O NOUS E O LOGOS[1]
O poeta Homero e o filósofo Platão não se expressam mediante a mesma
língua grega. O grego clássico de Platão já não é mais o mesmo grego com o qual
Homero escreveu. O grego de Homero era uma língua umbilicalmente ligada ao
sensível , suas cores e nuances , ao
passo que o grego clássico de Platão se torna uma língua representativa de
realidades mais abstratas, que apenas a razão pode alcançar.
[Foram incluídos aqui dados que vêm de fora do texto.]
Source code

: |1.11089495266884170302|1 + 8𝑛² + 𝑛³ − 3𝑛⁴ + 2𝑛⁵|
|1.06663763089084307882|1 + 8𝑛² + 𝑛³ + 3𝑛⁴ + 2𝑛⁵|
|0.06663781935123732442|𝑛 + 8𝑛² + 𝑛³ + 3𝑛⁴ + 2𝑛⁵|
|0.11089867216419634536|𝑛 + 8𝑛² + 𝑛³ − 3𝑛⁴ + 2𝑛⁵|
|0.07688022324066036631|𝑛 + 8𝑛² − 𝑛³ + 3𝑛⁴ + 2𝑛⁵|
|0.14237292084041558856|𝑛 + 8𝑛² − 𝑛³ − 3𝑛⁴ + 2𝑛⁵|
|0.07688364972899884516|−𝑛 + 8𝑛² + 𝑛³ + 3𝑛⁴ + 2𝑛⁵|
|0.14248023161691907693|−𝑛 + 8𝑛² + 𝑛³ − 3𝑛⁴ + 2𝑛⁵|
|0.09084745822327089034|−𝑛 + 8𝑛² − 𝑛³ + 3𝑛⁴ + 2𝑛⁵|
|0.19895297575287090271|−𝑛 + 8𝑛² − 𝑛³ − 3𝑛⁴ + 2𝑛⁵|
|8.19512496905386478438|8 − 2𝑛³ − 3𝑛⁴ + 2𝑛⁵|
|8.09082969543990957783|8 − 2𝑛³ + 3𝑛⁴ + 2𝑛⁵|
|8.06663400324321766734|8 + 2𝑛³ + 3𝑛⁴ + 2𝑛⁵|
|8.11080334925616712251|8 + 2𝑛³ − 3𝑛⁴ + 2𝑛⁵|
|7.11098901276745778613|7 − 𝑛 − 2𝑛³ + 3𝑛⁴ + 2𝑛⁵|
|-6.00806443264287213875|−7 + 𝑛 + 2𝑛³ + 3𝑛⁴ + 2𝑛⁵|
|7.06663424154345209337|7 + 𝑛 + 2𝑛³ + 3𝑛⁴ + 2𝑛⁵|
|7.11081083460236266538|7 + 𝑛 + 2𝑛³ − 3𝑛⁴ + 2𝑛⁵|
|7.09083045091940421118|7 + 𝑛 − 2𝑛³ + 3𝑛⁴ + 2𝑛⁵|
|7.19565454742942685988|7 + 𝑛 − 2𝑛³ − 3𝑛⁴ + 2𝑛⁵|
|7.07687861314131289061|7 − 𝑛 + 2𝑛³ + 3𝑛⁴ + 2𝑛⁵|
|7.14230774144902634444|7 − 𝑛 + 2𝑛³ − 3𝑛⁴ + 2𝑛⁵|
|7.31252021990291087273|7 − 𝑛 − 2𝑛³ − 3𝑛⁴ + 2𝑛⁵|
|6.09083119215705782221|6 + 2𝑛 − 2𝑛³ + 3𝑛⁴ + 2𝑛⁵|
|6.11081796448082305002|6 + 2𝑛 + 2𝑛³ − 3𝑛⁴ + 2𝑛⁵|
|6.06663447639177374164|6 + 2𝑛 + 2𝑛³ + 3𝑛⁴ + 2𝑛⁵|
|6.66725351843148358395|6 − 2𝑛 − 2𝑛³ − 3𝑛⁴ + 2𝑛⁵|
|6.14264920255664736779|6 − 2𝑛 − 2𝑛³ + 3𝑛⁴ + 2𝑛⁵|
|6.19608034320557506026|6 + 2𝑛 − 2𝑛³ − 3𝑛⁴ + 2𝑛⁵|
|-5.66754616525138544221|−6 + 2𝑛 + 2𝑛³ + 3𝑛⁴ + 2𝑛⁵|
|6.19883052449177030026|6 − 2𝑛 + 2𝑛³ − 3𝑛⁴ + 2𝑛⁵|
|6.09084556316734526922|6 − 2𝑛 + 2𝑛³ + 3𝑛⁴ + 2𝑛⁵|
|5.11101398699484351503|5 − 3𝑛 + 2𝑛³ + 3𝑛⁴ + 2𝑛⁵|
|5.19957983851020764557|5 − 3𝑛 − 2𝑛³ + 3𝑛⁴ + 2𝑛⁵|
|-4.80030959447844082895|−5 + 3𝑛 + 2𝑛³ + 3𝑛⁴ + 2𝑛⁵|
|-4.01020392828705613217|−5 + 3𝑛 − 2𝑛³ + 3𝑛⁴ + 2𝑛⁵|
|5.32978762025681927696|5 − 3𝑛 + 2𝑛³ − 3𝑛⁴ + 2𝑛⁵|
Por exemplo, em Homero há pelo menos quatro palavras para designar o ato
de ver. E o ver em Homero também era acompanhado do thymós, isto é, de um afeto
que se expressava também nos olhos, na maneira de ver. Em Platão, desaparecem
essas nuances cognitivo-afetivas, permanecendo apenas um ver intelectualizado
enquanto “theoria[2]” (
base do conhecimento “teorético” em contraposição ao agir prático-ético).
Em Homero, Psiquê[3]
nunca se separa do corpo, a não ser em duas ocasiões : no desmaio, quando ela
sai e retorna ao corpo após um breve momento, e na morte, quando ela abandona
definitivamente o corpo. Quando o corpo se fere gravemente, a alma luta para
não se esvair pela abertura da ferida,
tal como o ar de um balão perfurado. Não
por acaso, a alma também é Pneuma: sopro ou hálito vital[4].
Mas enquanto estamos vivos, alma e corpo formam uma unidade inseparável.
É Platão quem separa alma e corpo, e dá a cada um uma pátria diferente.
Enquanto a pátria do corpo é o mundo sensível da matéria e do devir, a alma
nesse mundo é uma mera cativa que somente se liberta quando morre e retorna à
sua Ítaca[5]
Celeste.
Segundo Homero, a alma possui duas
“partes”: o Nous e o Thymós. Enquanto o Nous é uma parte que vê as imagens, o
Thymós está ligado ao afeto. O Nous não entra em contato com o conceito, pois
conceito não é imagem. Quando a filosofia surgir, quem apreenderá
o conceito será o Logos ou Razão. Contudo, o Nous não desaparece com o
surgimento da filosofia: ao contrário, ele se tornará o “olho da alma” que intui[6]
diretamente a realidade. Fiel à sua origem, o Nous nunca deixa o pensar poético
que se expressa por imagens – ou por “iluminuras” , dirá o poeta Manoel de
Barros.
Não há uma localização específica para o thymós, porém ele aparece
frequentemente associado ao coração , ao passo que o Nous tem sede na cabeça,
uma cabeça pensativa que pensa por imagens ( não como as imagens da imaginação).
Em Homero , como em todo pensar poético, Nous e thymós andam juntos , de tal
modo que também há pensamentos no coração , assim como afetos
pensáveis-sentidos , tal como em Fernando Pessoa, que dizia sentir não com a sensibilidade e sim
com o pensamento.
Logos é o “pastor do ser”[7]:
ele recolhe diferenças individuais e as
unifica na identidade do conceito. Nous não é um pastor, ele é como um pintor:
ele pinta a singularidade de cada realidade que intui.
O mundo espiritual ( mundo do Pneuma-hálito vital, sopro da vida) não é
apenas razão, ele também é pensamento ( Nous) e thymós ( afeto).
[1]
Este texto é um comentário ao capítulo 1 (
“O homem na concepção de Homero”) do livro A cultura grega e as origens
do pensamento europeu, de Bruno Snell ( São Paulo, Editora Perspectiva,
2012).
[2]
Mas o mito sobre o nascimento da “theoria” não se confunde com a
ideia de “teorético” tal como está em Platão e, sobretudo, Aristóteles.
[3]
Lembrando que há várias interpretações acerca do mito de Psiquê ( e não apenas
a de Homero).
[4]
Segundo Snell, p. 9.
[5] Na
Odisseia, de Homero, Ítaca era a terra natal para a qual Ulisses queria retornar.
[6]
Enquanto o Logos é discursivo, ou a “boca da razão”, o Nous é intuitivo e
“silencioso”, dirá Plotino. O Nous é os “olhos do pensamento”.
[7]
Esta ideia de que o Logos é o “pastor do ser” foi desenvolvida por
Heidegger. Assim como o pastor reúne
diferentes ovelhas para formar um rebanho , o Logos emprega o conceito para
reunir e dar identidade única a diferentes indivíduos compreendidos sob o
conceito. Por exemplo, a experiência me mostra várias cadeiras diferentes:
algumas são de madeira, outras de ferro. Porém o conceito de cadeira abstrai
essas diferenças para representar apenas a forma-cadeira enquanto princípio de
identidade que reúne o diverso e o unifica.